Charlie walked to the door, and pushing it open, gazed for a moment at the painting. The eyes of that girl, posed against green shrubbery, seemed strangely alive. He came back to Fyfe's side.
"You are correct," he remarked, dropping the canvas into one of the chairs. "The man has talent. Pity such a one must resort to - blackmail."
"Who said it was blackmail?" demanded Fyfe.
"I say so. Mr. Fyfe, I could place you beneath arrest -"
"Isn't my alibi satisfactory?"
"Quite. But you hamper my work. For the last time - what was it Smith, the beach-comber, heard your ex-wife say to you?"
The stage manager came to the footlights, and called.
"I'm so sorry," said Fyfe, "but I'm keeping the company. I really must go along -"
Chan shrugged. "The inquiry is young, as yet. Before I am through, I will know, Mr. Fyfe."
"Drop in any time," said Fyfe blandly, holding out his hand. "Too bad I must leave you now, but an actor's life, you know -"
Chan gravely shook han
ds, and the actor hurried up the aisle. As he returned to the bright street, Charlie wore a puzzled frown. He knew that behind Fyfe's suave manner there lurked something of vital importance - something that might, indeed, solve his problem. Yet he would never get it from Fyfe. The beachcomber - ah, perhaps. He made a mental note of the beach-comber.

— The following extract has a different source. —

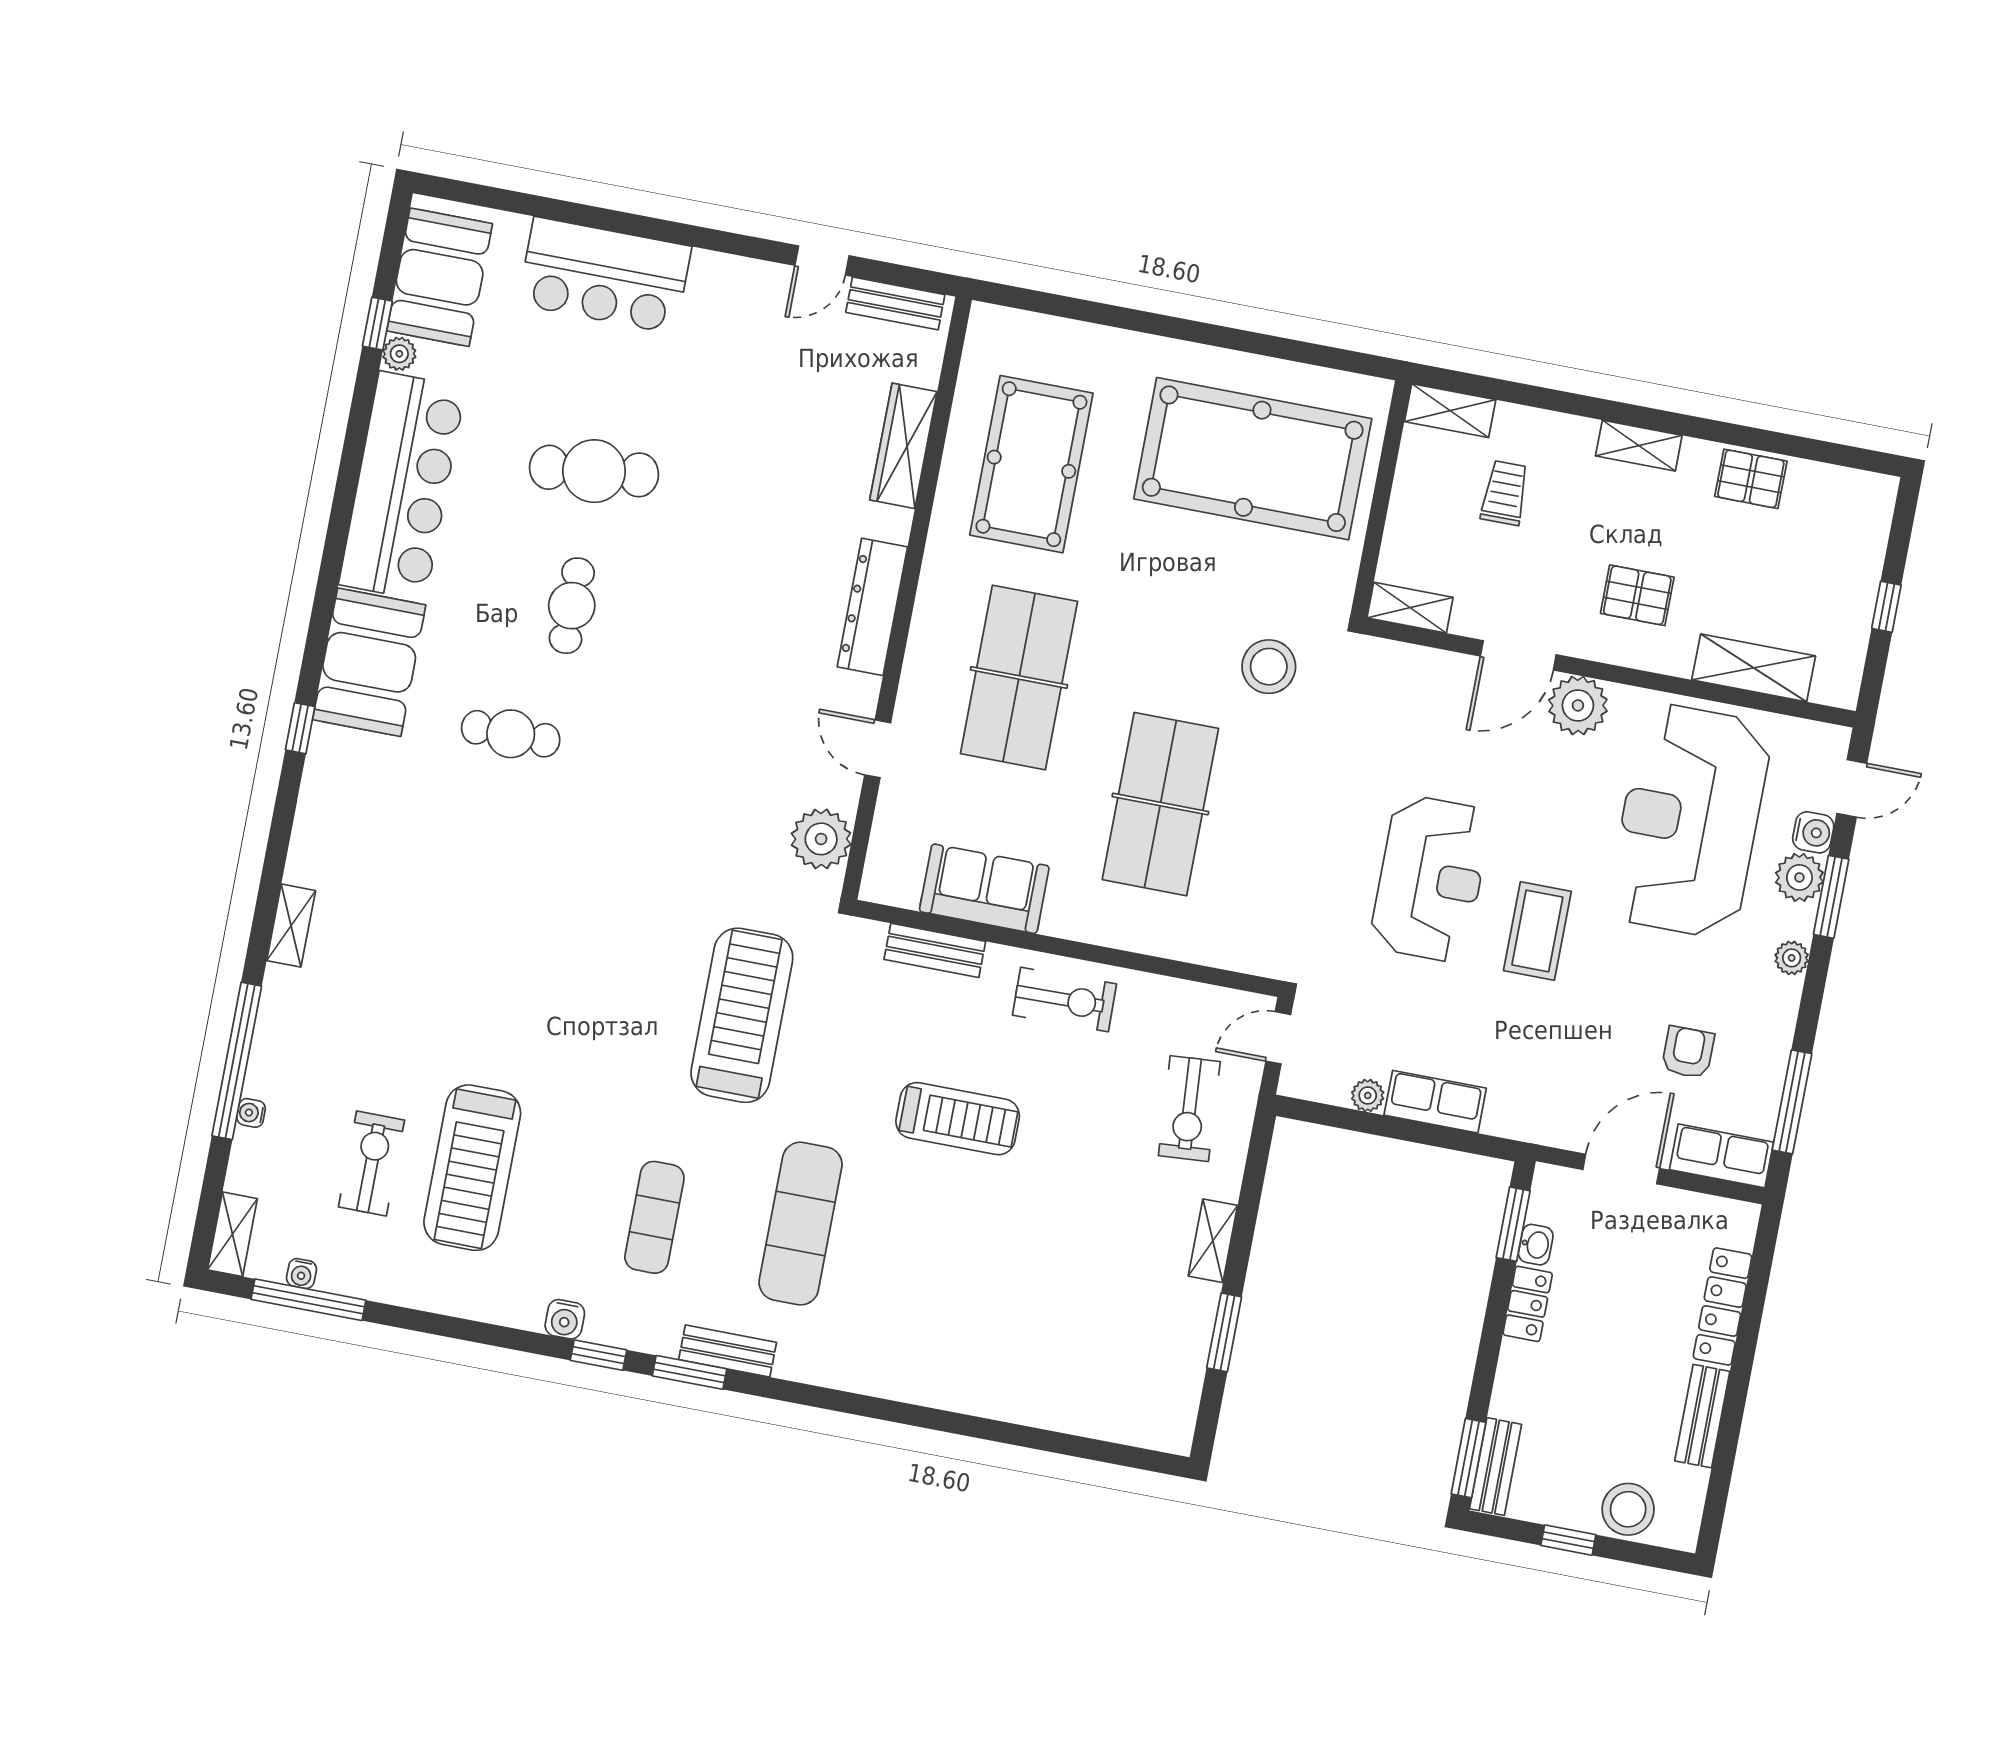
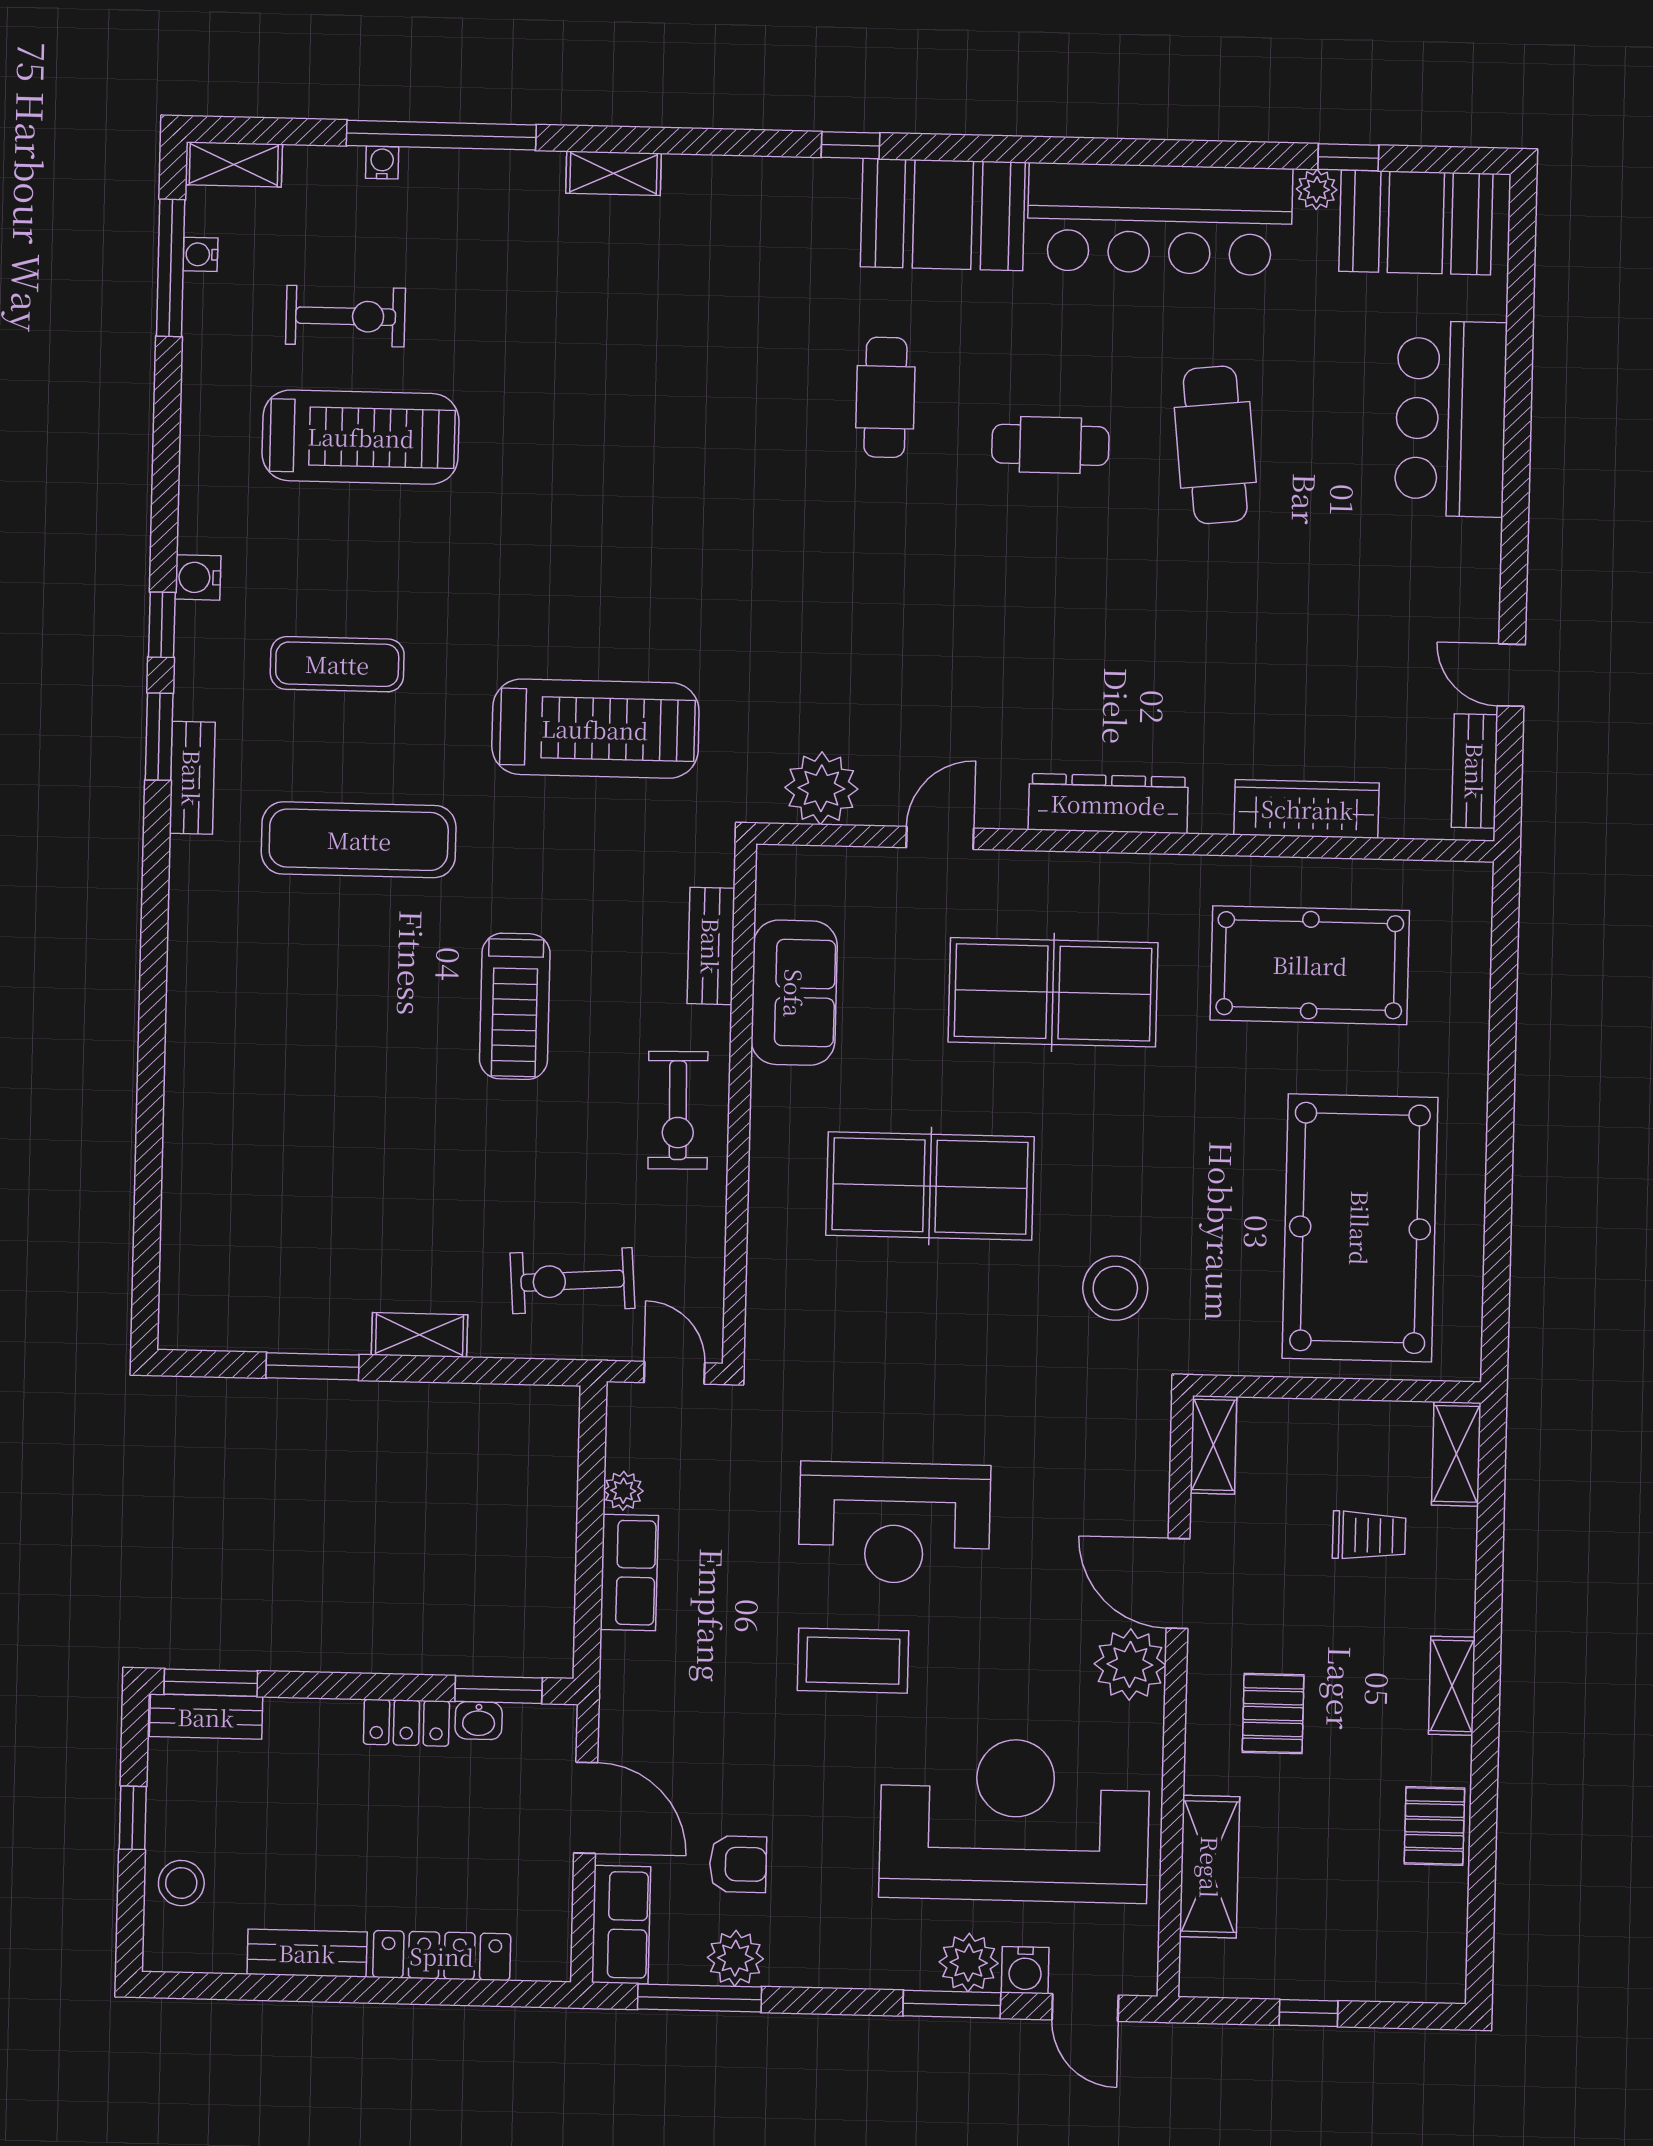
plant: (1792, 958) -> (735, 1958), moved, width x1.38, depth x1.38
treadmill: (472, 1168) -> (361, 437), turned 180
stool: (1628, 1509) -> (181, 1883), width x0.73, depth x0.73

Climbing back into his flivver, Chan drove over to King Street and turned in the direction of Waikiki. As he passed the public library, set well back from the street amid great trees, he was tempted to stop. It occurred to him that he ought to read, in a Los Angeles paper, the story of Denny Mayo's murder. Buried in the yellowed columns describing that spectacular moment in the movie colony's history, he might discover a line that would at once put him on the true scent in his search for Shelah Fane's assailant.